Ein Stück weitergehen, eine Zeit lang abwarten …

Entspannt glitt Darya Lang in einen tiefen Schlaf, ein traumloser Schlummer, der so tief und fest war, dass der Lärm und die Erschütterungen in der Nähe sie nicht weckten. Kurz kam die Dämmerung; ein Tag verging, und wieder war es Nacht, dann flammend heller Tag. Die Laute sich in das Erdreich grabender Tiere verstummten. Opal und Erdstoß hatten einander zweimal vollständig umrundet, bis Darya wieder aus ihrem Schlummer erwachte.

Im Halbdunkel des Scheins von Amarant fand sie zu sich. Sie brauchte fast eine Minute, um sich wieder daran zu erinnern, wo sie eigentlich war, und eine weitere, bis sie sich bereit fühlte, sich aufzusetzen und umzuschauen.

Atvar H’sial und J’merlia waren nirgends zu sehen. Der Flugwagen war fort. Unter einem dünnen, regendichten Foliendach neben dem Feldbett war ein kleiner Stapel Vorräte und Ausrüstungsgegenstände deponiert worden. Sonst wies nichts, von Horizont bis Horizont, darauf hin, dass hier jemals Menschen oder Nichtmenschen gewesen waren.

Darya ging in die Knie und durchwühlte den Stapel, suchte nach einer Nachricht. Es war keine da, keine Aufzeichnung, kein Zeichen. Nichts, was ihr in irgendeiner Weise hätte helfen können, von ein paar Behältern mit Lebensmitteln und Getränken abgesehen, einem winzigen Signalgenerator, einer Schusswaffe und einer Taschenlampe.

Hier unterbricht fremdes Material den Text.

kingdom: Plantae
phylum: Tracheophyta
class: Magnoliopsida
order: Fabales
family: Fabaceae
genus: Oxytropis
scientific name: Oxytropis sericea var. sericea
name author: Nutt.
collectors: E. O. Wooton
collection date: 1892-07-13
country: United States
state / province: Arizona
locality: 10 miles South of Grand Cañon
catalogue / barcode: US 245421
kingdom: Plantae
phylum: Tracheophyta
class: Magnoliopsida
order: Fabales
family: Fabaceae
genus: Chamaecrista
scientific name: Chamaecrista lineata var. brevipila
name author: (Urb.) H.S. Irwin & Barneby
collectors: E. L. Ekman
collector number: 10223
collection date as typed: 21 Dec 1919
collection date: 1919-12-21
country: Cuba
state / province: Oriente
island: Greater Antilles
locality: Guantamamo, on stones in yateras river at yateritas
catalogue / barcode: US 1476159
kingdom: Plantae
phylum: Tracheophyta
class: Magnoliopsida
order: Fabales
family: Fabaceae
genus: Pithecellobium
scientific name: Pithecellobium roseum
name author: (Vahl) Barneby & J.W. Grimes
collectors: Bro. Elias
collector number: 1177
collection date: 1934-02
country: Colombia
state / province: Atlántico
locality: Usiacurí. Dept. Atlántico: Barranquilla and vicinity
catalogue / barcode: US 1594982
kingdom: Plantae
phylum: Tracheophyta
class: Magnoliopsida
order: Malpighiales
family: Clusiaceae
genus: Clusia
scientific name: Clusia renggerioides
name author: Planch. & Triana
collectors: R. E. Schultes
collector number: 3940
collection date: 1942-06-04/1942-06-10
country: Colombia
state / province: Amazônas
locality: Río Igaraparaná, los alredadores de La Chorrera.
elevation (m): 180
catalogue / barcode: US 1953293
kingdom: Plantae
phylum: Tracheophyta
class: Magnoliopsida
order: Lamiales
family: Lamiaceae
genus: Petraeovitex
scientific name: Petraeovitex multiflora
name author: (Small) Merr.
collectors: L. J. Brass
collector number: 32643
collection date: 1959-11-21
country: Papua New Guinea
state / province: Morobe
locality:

Darya warf einen Blick auf ihre Uhr. Noch neun Dobelle-Tage. Zweiundsiebzig Stunden bis zum schlimmsten Gezeitensturm aller Zeiten. Und sie saß auf Erdstoß fest, ganz allein, sechstausend Kilometer von ›Nabelschnur‹ entfernt, das sie in Sicherheit hätte bringen können …

Die Panik, die sie erfasst hatte, als sie das erste Mal Wachposten-Tor verließ, schlich sich wieder zurück in ihr Herz.